Good night :) I promise I’m not angry. I know I sound like it in the last paragraph, but it’s only to remind you that there’s so, so much more to a woman than what she wears, whether she chooses it or not. Even if she covers her whole body because she’s being forced to, so what? Should it really be even a priority like it is in some countries today? Why not just use that energy and passion and deal with more important things, like, oh I don’t know – what could possibly be more important than whether a woman’s face is covered in public or not… hmm… hmm… Genocide? Famine? Lack of water in some countries? Or it if absolutely has to be about women for you (it often is for me unless it’s something more serious that’s relevant to both women and men, like the aforementioned), how about women suffering from anorexia?  Rape? Spousal/domestic abuse? Women’s subjugation in western (or eastern, including Pakistani) media? And so much more.

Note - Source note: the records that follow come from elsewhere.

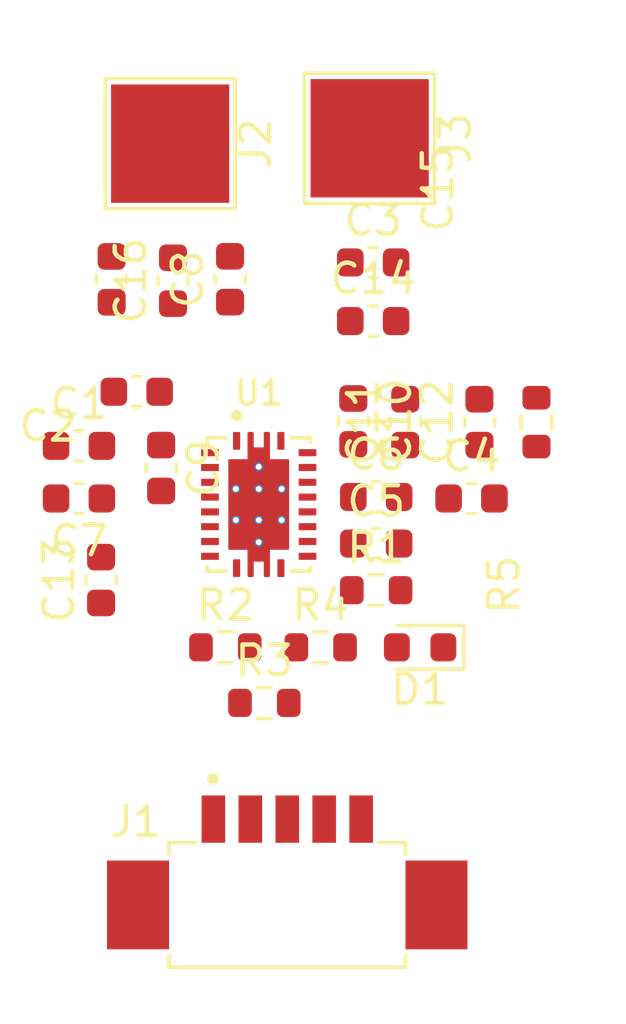
<source format=kicad_pcb>
(kicad_pcb (version 20221018) (generator pcbnew)

  (general
    (thickness 1.6)
  )

  (paper "A4")
  (layers
    (0 "F.Cu" signal)
    (31 "B.Cu" signal)
    (32 "B.Adhes" user "B.Adhesive")
    (33 "F.Adhes" user "F.Adhesive")
    (34 "B.Paste" user)
    (35 "F.Paste" user)
    (36 "B.SilkS" user "B.Silkscreen")
    (37 "F.SilkS" user "F.Silkscreen")
    (38 "B.Mask" user)
    (39 "F.Mask" user)
    (40 "Dwgs.User" user "User.Drawings")
    (41 "Cmts.User" user "User.Comments")
    (42 "Eco1.User" user "User.Eco1")
    (43 "Eco2.User" user "User.Eco2")
    (44 "Edge.Cuts" user)
    (45 "Margin" user)
    (46 "B.CrtYd" user "B.Courtyard")
    (47 "F.CrtYd" user "F.Courtyard")
    (48 "B.Fab" user)
    (49 "F.Fab" user)
    (50 "User.1" user)
    (51 "User.2" user)
    (52 "User.3" user)
    (53 "User.4" user)
    (54 "User.5" user)
    (55 "User.6" user)
    (56 "User.7" user)
    (57 "User.8" user)
    (58 "User.9" user)
  )

  (setup
    (pad_to_mask_clearance 0)
    (pcbplotparams
      (layerselection 0x00010fc_ffffffff)
      (plot_on_all_layers_selection 0x0000000_00000000)
      (disableapertmacros false)
      (usegerberextensions false)
      (usegerberattributes true)
      (usegerberadvancedattributes true)
      (creategerberjobfile true)
      (dashed_line_dash_ratio 12.000000)
      (dashed_line_gap_ratio 3.000000)
      (svgprecision 4)
      (plotframeref false)
      (viasonmask false)
      (mode 1)
      (useauxorigin false)
      (hpglpennumber 1)
      (hpglpenspeed 20)
      (hpglpendiameter 15.000000)
      (dxfpolygonmode true)
      (dxfimperialunits true)
      (dxfusepcbnewfont true)
      (psnegative false)
      (psa4output false)
      (plotreference true)
      (plotvalue true)
      (plotinvisibletext false)
      (sketchpadsonfab false)
      (subtractmaskfromsilk false)
      (outputformat 1)
      (mirror false)
      (drillshape 1)
      (scaleselection 1)
      (outputdirectory "")
    )
  )

  (net 0 "")
  (net 1 "Net-(J2-Pin_1)")
  (net 2 "Net-(J3-Pin_1)")
  (net 3 "GND")
  (net 4 "Net-(U1-FOD)")
  (net 5 "Net-(U1-TS{slash}CTRL)")
  (net 6 "/RECT")
  (net 7 "Net-(U1-ILIM)")
  (net 8 "Net-(D1-K)")
  (net 9 "Net-(U1-RECT)")
  (net 10 "/VOUT")
  (net 11 "/~{CHG}")
  (net 12 "/EN2")
  (net 13 "/EN1")
  (net 14 "Net-(U1-COMM1)")
  (net 15 "Net-(U1-BOOT1)")
  (net 16 "Net-(U1-BOOT2)")
  (net 17 "Net-(U1-COMM2)")
  (net 18 "Net-(U1-CLAMP2)")
  (net 19 "Net-(U1-CLAMP1)")
  (net 20 "unconnected-(U1-~{AD-EN}-Pad8)")
  (net 21 "Net-(U1-AC1)")

  (footprint "Capacitor_SMD:C_0603_1608Metric" (layer "F.Cu") (at 145.0798 82.0508 90))

  (footprint "Capacitor_SMD:C_0603_1608Metric" (layer "F.Cu") (at 141.9222 85.852))

  (footprint "LED_SMD:LED_0603_1608Metric" (layer "F.Cu") (at 151.5111 94.488 180))

  (footprint "Capacitor_SMD:C_0603_1608Metric" (layer "F.Cu") (at 143.1494 82.1016 90))

  (footprint "Capacitor_SMD:C_0603_1608Metric" (layer "F.Cu") (at 149.9238 81.4832))

  (footprint "Capacitor_SMD:C_0603_1608Metric" (layer "F.Cu") (at 150.0254 90.9828))

  (footprint "Capacitor_SMD:C_0603_1608Metric" (layer "F.Cu") (at 150.0254 89.408))

  (footprint "Capacitor_SMD:C_0603_1608Metric" (layer "F.Cu") (at 153.2506 89.4588))

  (footprint "Resistor_SMD:R_0603_1608Metric" (layer "F.Cu") (at 155.448 86.8802 90))

  (footprint "Capacitor_SMD:C_0603_1608Metric" (layer "F.Cu") (at 149.9238 83.4644))

  (footprint "Capacitor_SMD:C_0603_1608Metric" (layer "F.Cu") (at 142.748 88.4298 -90))

  (footprint "Kicad_parts:IC_MSP430FR2522IRHLR" (layer "F.Cu") (at 146.05 89.662))

  (footprint "Resistor_SMD:R_0603_1608Metric" (layer "F.Cu") (at 148.146 94.488))

  (footprint "Capacitor_SMD:C_0603_1608Metric" (layer "F.Cu") (at 151.0076 86.881 90))

  (footprint "Resistor_SMD:R_0603_1608Metric" (layer "F.Cu") (at 144.9202 94.488))

  (footprint "Capacitor_SMD:C_0603_1608Metric" (layer "F.Cu") (at 141.0716 82.055 90))

  (footprint "Kicad_parts:MOLEX_0532610571" (layer "F.Cu") (at 147.0152 101.092))

  (footprint "Resistor_SMD:R_0603_1608Metric" (layer "F.Cu") (at 146.241 96.3676))

  (footprint "Capacitor_SMD:C_0603_1608Metric" (layer "F.Cu") (at 139.967 87.6808))

  (footprint "Capacitor_SMD:C_0603_1608Metric" (layer "F.Cu") (at 139.967 89.4588 180))

  (footprint "Capacitor_SMD:C_0603_1608Metric" (layer "F.Cu") (at 149.2504 86.855 -90))

  (footprint "Resistor_SMD:R_0603_1608Metric" (layer "F.Cu") (at 150.0246 92.5576))

  (footprint "Capacitor_SMD:C_0603_1608Metric" (layer "F.Cu") (at 153.5176 86.881 90))

  (footprint "Capacitor_SMD:C_0603_1608Metric" (layer "F.Cu") (at 140.716 92.215 90))

  (footprint "TestPoint:TestPoint_Pad_4.0x4.0mm" (layer "F.Cu") (at 149.8042 77.2886 -90))

  (footprint "TestPoint:TestPoint_Pad_4.0x4.0mm" (layer "F.Cu") (at 143.0528 77.47 -90))

)

</source>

k, good night now :) Happy thinking of solutions to serious world issues … like the niqab.

1 comment:

  1. I actually have a hard time trusting any Muslim person who is trying to present an intelligent, critical view that is not accepting and supportive of the fact that some women *choose* to wear niqaab. I am glad that you were completely honest here on your evolving feelings on niqaab and munaqabaat (I have known some very intelligent niqaabis in the Gulf, BTW) but you are not one of those people who like to seem open-minded but don't support freedom of choice in dress. I know some people think hijaabis are less intelligent, too. Anyway, niqaab is so complex and means such different things in different contexts. Niqaab has such difference in meanings (plural) for Gulf women than it does for many Western-based women who wear it. And then you have situations like what you describe about Swat. Anyway...niqaab is very complex. Not a simple for-against matter.